Economia

Desmentido conteúdo de falso documento

A Angop noticiou ontem o que descreve como “um ataque anónimo contra o Governo angolano” lançado sexta-feira nas redes sociais com base num falso documento atribuído ao Fundo Monetário Internacional (FMI), que critica severamente a actual situação económica do país.

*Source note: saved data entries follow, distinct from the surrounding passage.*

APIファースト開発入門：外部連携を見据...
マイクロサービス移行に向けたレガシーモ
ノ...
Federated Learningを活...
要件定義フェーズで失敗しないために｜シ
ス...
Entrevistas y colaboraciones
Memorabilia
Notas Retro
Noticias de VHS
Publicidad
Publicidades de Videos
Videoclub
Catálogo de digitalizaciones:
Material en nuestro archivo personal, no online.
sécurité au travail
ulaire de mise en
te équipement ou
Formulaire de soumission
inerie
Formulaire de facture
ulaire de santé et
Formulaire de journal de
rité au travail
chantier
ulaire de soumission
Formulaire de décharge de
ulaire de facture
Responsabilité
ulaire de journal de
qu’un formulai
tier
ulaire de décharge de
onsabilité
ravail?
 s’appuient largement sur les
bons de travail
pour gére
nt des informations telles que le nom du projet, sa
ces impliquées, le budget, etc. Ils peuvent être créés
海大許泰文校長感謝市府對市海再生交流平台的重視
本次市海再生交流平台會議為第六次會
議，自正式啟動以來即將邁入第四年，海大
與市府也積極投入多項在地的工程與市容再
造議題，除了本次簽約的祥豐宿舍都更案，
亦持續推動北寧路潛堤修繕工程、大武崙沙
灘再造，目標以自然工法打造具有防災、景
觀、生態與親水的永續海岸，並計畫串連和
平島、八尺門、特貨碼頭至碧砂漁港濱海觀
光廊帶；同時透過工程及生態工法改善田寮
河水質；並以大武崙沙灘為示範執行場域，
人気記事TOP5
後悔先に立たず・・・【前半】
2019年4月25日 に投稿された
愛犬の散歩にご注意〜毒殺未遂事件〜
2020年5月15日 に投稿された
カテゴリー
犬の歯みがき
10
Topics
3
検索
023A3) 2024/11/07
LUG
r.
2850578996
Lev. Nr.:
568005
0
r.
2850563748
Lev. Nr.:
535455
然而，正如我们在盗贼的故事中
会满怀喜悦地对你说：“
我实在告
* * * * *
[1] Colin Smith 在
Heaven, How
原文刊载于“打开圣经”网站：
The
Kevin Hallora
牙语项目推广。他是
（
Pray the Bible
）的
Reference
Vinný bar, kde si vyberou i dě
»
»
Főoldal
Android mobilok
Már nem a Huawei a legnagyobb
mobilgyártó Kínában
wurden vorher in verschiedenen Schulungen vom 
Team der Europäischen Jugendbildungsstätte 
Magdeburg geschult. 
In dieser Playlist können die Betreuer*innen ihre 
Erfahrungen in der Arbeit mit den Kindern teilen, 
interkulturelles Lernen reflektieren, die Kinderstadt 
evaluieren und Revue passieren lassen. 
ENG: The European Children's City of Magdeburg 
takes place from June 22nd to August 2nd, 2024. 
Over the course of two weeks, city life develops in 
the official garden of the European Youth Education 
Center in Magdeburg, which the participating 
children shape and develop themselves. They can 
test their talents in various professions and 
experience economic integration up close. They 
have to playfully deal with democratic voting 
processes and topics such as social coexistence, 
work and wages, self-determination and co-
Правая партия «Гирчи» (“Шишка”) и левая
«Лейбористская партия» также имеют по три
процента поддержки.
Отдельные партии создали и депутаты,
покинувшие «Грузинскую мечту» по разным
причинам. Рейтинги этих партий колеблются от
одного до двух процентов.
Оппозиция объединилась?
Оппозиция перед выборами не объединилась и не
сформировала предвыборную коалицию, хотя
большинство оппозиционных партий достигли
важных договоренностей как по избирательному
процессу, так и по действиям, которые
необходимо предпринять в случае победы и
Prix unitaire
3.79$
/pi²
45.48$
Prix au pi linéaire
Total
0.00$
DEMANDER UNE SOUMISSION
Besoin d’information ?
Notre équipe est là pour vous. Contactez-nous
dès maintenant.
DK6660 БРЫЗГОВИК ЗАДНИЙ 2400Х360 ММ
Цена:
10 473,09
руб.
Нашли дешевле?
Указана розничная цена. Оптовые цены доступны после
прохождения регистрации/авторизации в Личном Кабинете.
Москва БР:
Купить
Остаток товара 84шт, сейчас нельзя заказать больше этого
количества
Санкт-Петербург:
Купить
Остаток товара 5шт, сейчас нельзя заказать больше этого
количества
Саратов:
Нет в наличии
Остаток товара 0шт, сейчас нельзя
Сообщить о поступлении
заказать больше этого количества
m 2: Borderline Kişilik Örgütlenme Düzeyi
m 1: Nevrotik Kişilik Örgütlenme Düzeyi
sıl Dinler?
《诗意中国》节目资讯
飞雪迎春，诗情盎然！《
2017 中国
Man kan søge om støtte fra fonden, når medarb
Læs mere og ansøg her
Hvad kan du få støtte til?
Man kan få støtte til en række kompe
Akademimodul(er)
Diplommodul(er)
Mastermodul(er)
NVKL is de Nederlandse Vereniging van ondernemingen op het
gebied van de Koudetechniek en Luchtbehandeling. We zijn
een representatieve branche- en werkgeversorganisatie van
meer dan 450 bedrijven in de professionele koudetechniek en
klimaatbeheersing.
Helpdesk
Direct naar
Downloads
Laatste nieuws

10/02/2019  Última atualização 08H18
Cedida © Fotografia por: Directora do FMI?em Luanda, com o ministro das Finanças (esquerda) e o governador do BNA

A agência cita uma fonte oficial que, ao reagir, declara que o texto distribuído pelas redes “não é um documento do FMI e é totalmente falso”.
A mesma fonte avançou que a apreciação da equipa do FMI que está presentemente em Angola é “diametralmente oposta” à do documento que circula na Internet, antes de acrescentar: “Estamos claramente perante uma manobra de subversão. O objectivo é desacreditar a governação do país”.
De notar que o documento atribuído ao Fundo e que está a circular na Internet. não tem qualquer carimbo da organização e nem está assinado.
Uma delegação do FMI que está em Luanda, escreve a Angop, não é uma missão de avaliação, estando a trabalhar com as autoridades angolanas para preparar as bases da revisão do Orçamento Geral do Estado 2019, para ajustar a previsão das contas do Governo à tendência baixista do preço do petróleo no mercado mundial.
A delegação do FMI não vai divulgar nenhuma avaliação do estado da economia do país, traduzida nos contactos realizados e contrária à do documento forjado e disseminado virtualmente.
Na semana que hoje termina, o Jornal de Angola contactou uma fonte da Representação Residente do FMI que desmentiu informações segundo as quais a instituição financeira internacional tinha passado a propor, à luz do Programa de Financiamento Ampliado (EFF, sigla em inglês) aprovado em Dezembro a favor do Governo, medidas de resolução contra três bancos angolanos.
A fonte declarou que as informações que davam como certa a informação de que o FMI pede o encerramento dos bancos Internacional de Crédito (BIC), Económico e de Poupança e Crédito (BPC) não tem “nada a ver” com os contactos e acordos mantidos com o Governo e que “todas as condicionantes do programa estão nos documentos publicados”.

Proposto pelo Governo
Numa entrevista exclusiva a este jornal quando, em Dezembro, esteve em Luanda, a directora-geral do FMI, Christine Lagarde, considerou que o Governo foi “eficiente” na negociação do EFF, ao ponto de chegar ao empréstimo mais volumoso concedido a um país da África Subsahariana.
Nessas negociações, sublinhou Christine Lagarde, a instituição financeira flexibilizou o receituário, confirmando que “não há um ‘dictat’ do FMI” nos programas que estabelece com os Governos.
“Os programas são uma parceria e são consultados com as autoridades nacionais. Tenho de dizer que foi particularmente produtivo e eficiente, no caso de Angola, porque as autoridades já tinham tudo decidido antes de terem começado as negociações”, afirmou Christine Lagarde para dizer que o programa conjunto foi negociado com base em mais decisões do Governo, do que em propostas do Fundo Monetário Internacional.